1. Normative Foundations:  What are the fundamental goals the proposal hopes to achieve, and what are the normative principles embodied in those goals? This is not always a simple question. Thus, for example, in talking about universal basic income, it is not really enough to say that this proposal reflects a commitment to egalitarian values. What is needed is a clarification of what kind of egalitarian principle basic income is thought to embody, what the egalitarian ideal really consists of. There may, of course, be more than one value in play in any proposal.

2. Design Principles. What precisely are the institutional design principles of the proposal? How is it supposed to work? What are the “rules”?

3.  Context  Conditions. Are there conditions in the social/institutional context of a proposal that are essential for its viability?
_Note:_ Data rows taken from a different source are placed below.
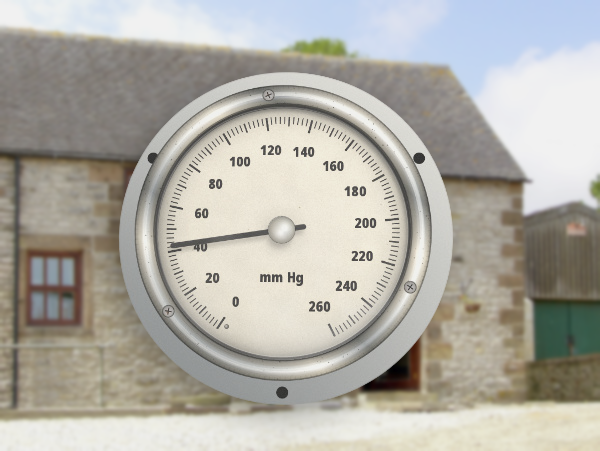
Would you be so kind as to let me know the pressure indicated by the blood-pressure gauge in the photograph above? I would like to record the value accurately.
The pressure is 42 mmHg
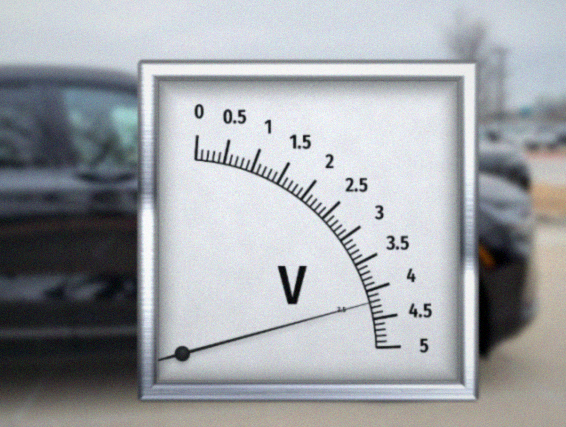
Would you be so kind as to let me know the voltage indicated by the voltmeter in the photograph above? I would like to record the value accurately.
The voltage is 4.2 V
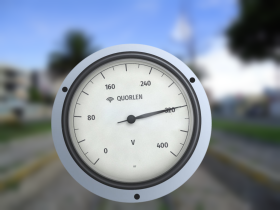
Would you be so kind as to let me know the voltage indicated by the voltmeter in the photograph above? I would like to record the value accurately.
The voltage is 320 V
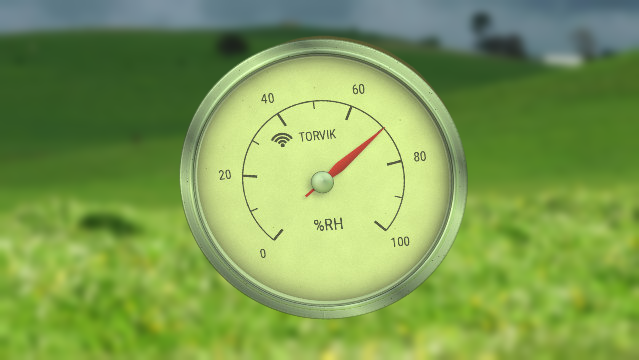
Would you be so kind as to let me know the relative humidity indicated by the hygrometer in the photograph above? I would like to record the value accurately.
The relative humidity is 70 %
How restrictive are those conditions – are they very exacting, or fairly loose? In workers’ coops, for example, there may be hostile or conducive conditions in the broader political economy which make it easy or difficult to establish coops and reproduce them over time – things like public subsidies, tax policy, credit policies, etc.

4. The problem of robust sustainability. Are there internal contradictions within the proposal that make the reproduction of the project difficult over time? Does the dynamic over time of the institution tend to reinforce or undermine its viability?  For example, basic income may reduce labor supply to the point that the basic income cannot be financed through taxation.
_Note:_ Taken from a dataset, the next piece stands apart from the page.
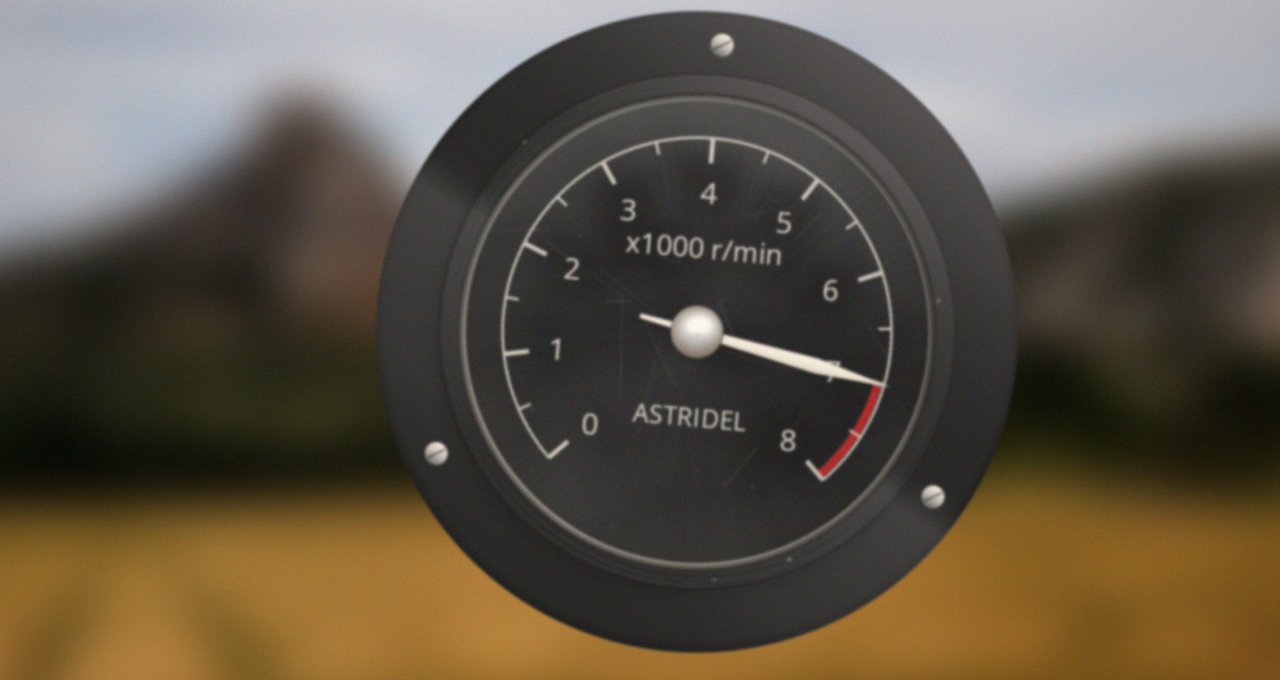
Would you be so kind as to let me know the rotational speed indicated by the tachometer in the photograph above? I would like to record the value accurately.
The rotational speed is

5. Scalability. Some proposals can be instituted in small scale, local settings, but cannot be scaled up. A worker coop, for example, is certainly much easier in a small taxi cooperative or a farm than in a multinational automotive corporation. Deliberative democracy is easier in a town than in a large nation state. So, for every proposal it is important to think about scale issues.

6. Divisibility. Can the proposal be partially implemented in ways that would accomplish some of its goals, or is the institutional design basically an all-or-nothing design? Are there critical threshold effects in the implementation of the proposal so that the positive effects only kick in after some threshold is reached? A very small basic income may generate none of the desirable effects of a generous BI, but a modest basic income might. Weak forms of deliberative democracy might still be improvement over purely representative democracy; or, perhaps, weak forms would lose the advantages of representative democracy without the gains of deliberative democracy.
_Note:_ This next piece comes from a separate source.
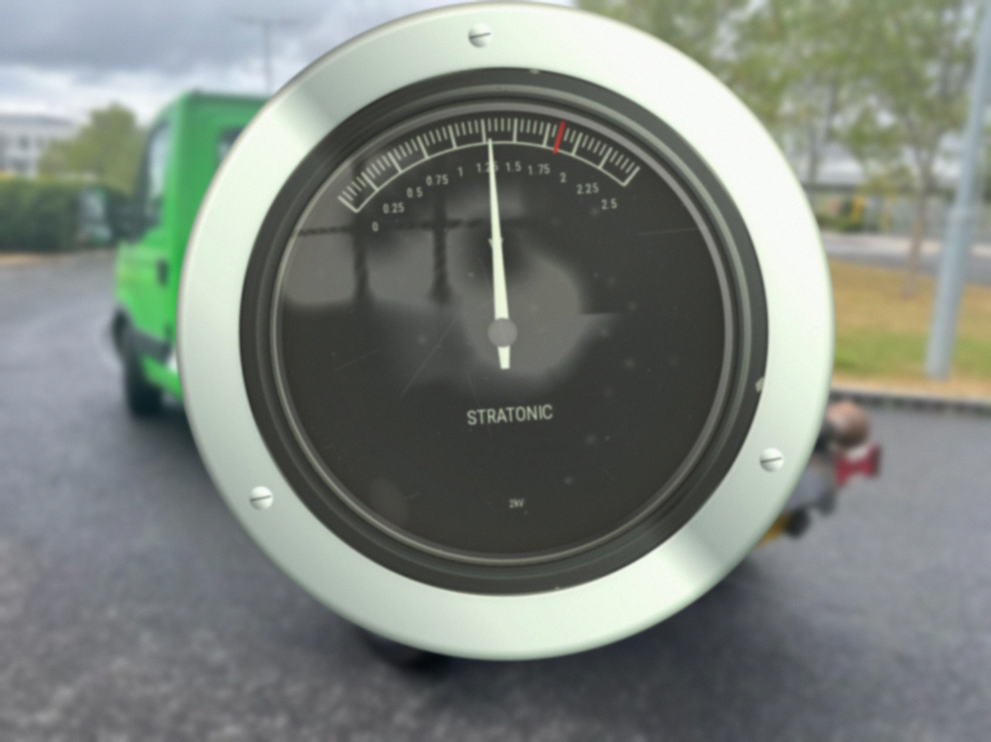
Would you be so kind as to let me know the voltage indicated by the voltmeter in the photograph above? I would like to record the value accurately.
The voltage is 1.3 V
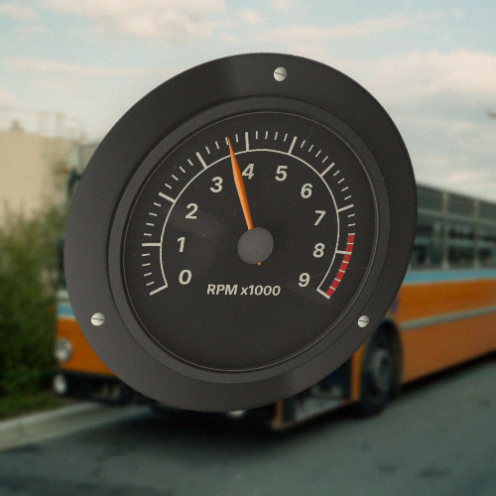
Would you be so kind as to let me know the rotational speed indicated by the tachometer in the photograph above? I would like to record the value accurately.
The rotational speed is 3600 rpm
7. Negative unintended consequences. Every institutional innovation has unintended consequences – side effects other than those which are the goals of the innovation. Some of these may be positive, unintended yet desirable effects. But some may be negative. Language policies that subsidize minority languages in the name of cultural diversity may increase the isolation of a minority culture, reduce social integration, and increase hostility. Central planning in socialist economies, designed to eliminate the “anarchy of production” of the market, may generate all sorts of pathologies of planning irrationality.

8. Positive unintended consequences. Often with wide-ranging institutional innovations there can be positive effects others than those that motivate the innovation. Basic income, for example, may increase political activism and the arts by providing a wage subsidy for non-commodified activity.

9. Political feasibility. What kinds of political economic conditions are likely to be needed to institute a particular kind of proposal? Some proposals may be possible without political mobilization: a group of people can self-organize a workers coop. Others require massive collective action: market socialism cannot be instituted from below. Political conditions include such things as: the necessary coalition of social forces for a proposal to be supported, the power of the potential political opposition, the procedural rules in state institutions that might block a proposal, etc.